You might know the outcome. When forced to think about themselves, the "happy" bunch derogated the desserts they were missing, thereby matching behavior previously shown by "unhappy" individuals. The study concludes: "It is not surprising that even happy individuals induced to reflect about themselves and their emotions may begin to ponder the implications of their decisions."
Happy bloggers better quit while they're smiling.
Unfortunately, I just can't stop. Not yet. Execrable as it is, blogging -- or, writing -- brings me "flow." I got the word "flow" from Psychology 101. Mihalyi Csikszenmihalyi....you may have heard of him? He said "flow" is the je ne sais quoi of hobby enjoyment. It's the natural high you get from engaging in a challenging-yet-achievable activity. In the words of The Happiness Hypothesis, "The keys to flow are: there's a clear challenge that fully engages your attention; you have the skills to meet the challenge; and you get immediate feedback about how you are doing." Sometimes, the feedback is, "You suck." So it goes.
I'm posting this on a Saturday morning. The birds are chirping. The beer pongers are sleeping in. I'm going to Starbucks for my daily journal article-reading and Frappucino slurping. Ross and Rachel won't greet me there, but I'm happy, anyway. Dessert, anyone?
9 Comments:
That deserves a hug. The spam blogspam doesn't though. Come here, you. Let's hug it out. As of minutes ago, I've declared this Jonny R. Nat'l Hug Day. The 3rd Saturday in October. So give me a gawdamn hug! Boredom will make you do wierd things, you know.
So will alcohol at noon.
But hugs nonetheless. And no tech centers.
Regarding the two anonymous tongue lashings in the previous post.... whoever it was ripped the "definitions" off from another blog - namely this one. So, not only is he/she a coward for posting anonymously, but they lack the originality to create a comment on their own. No wonder the vitriol level towards blogs runs so high. Plagiarizing others is demeaning work.
Oh, and thanks for continuing to post. As always, a great read.
Awww...thanks, Eric. Mutual blog love. I just downloaded Wynton, as the soundtrack for my next round of journal-reading. Hope the tech demands ease up so you can post again soon...
If you show up at a certain Starbucks, Ross and Rachel won't be there but I'll serve you a Frappucino... Plus, you can get a good laugh out of my spiel... I don't have a free weekend soon but maybe we can make plans. I know L and K might be up for some fun... -A
Old high school joke,
lady goes to the pharmacist, sez ... you got something for the flow ...

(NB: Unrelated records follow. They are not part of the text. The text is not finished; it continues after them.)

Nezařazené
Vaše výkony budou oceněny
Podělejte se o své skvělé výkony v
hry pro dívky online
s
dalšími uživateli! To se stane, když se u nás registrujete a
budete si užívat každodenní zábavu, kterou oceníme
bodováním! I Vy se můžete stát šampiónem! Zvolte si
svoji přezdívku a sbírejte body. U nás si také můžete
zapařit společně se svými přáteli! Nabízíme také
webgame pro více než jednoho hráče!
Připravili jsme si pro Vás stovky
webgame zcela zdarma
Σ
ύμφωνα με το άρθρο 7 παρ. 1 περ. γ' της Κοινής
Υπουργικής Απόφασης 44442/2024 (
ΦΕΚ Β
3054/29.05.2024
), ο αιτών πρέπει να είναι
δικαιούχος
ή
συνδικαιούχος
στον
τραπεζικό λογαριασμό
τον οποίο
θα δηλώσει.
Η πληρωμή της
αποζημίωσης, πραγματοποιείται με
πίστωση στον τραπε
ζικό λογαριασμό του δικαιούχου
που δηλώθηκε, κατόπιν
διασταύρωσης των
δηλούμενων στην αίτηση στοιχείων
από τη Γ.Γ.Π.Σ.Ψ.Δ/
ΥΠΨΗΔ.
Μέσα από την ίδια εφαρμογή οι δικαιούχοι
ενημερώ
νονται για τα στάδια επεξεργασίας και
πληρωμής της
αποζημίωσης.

he sez acrylic or hardwood...
she sez .. you guessed ... tampex...
won't tell you who but know for her sometimes naughty humor!
afa!
afa dst....eyebrow wiggle.
A, we might not be able to get together before pumpkin spice latte season is over, but we *must* meet before the end of gingerbread latte season. We'll figure something out...
As you already know, happiness is mostly in your head. If blogging sounds too solitary, just think of it as writing a column--something that's productive and uses your talents. As a reader that's how I see Goofus Musings.
It's tough moving somewhere new, and that's not your fault. Eventually you will end up too busy with various friends and activities and you will pine for the days when you could just sit around alone reading/writing/whatever without feeling guilty for missing an obligation.
The two flameboys from the previous post really don't get what person-blogs are about. They're not about the (often unimportant) events in the writer's life. They're more of a stand-up act of sorts, or at least the good ones are. Normal incidents plus clever spin equals fun reading.
If they're a bit self-deprecating, or even self-mocking, so much the better -- see "stand-up act," above. Clever writers make good blogs.
Flameboy-sub-1 stole the definition he used. Flameboy-sub-2 just made vomiting noises (I think). Here's an easy way out, boys -- if you don't like it, don't read it. I know for a fact you couldn't do it this well.
We love The Jesseanna. And there shall be no more being mean to The Jesseanna.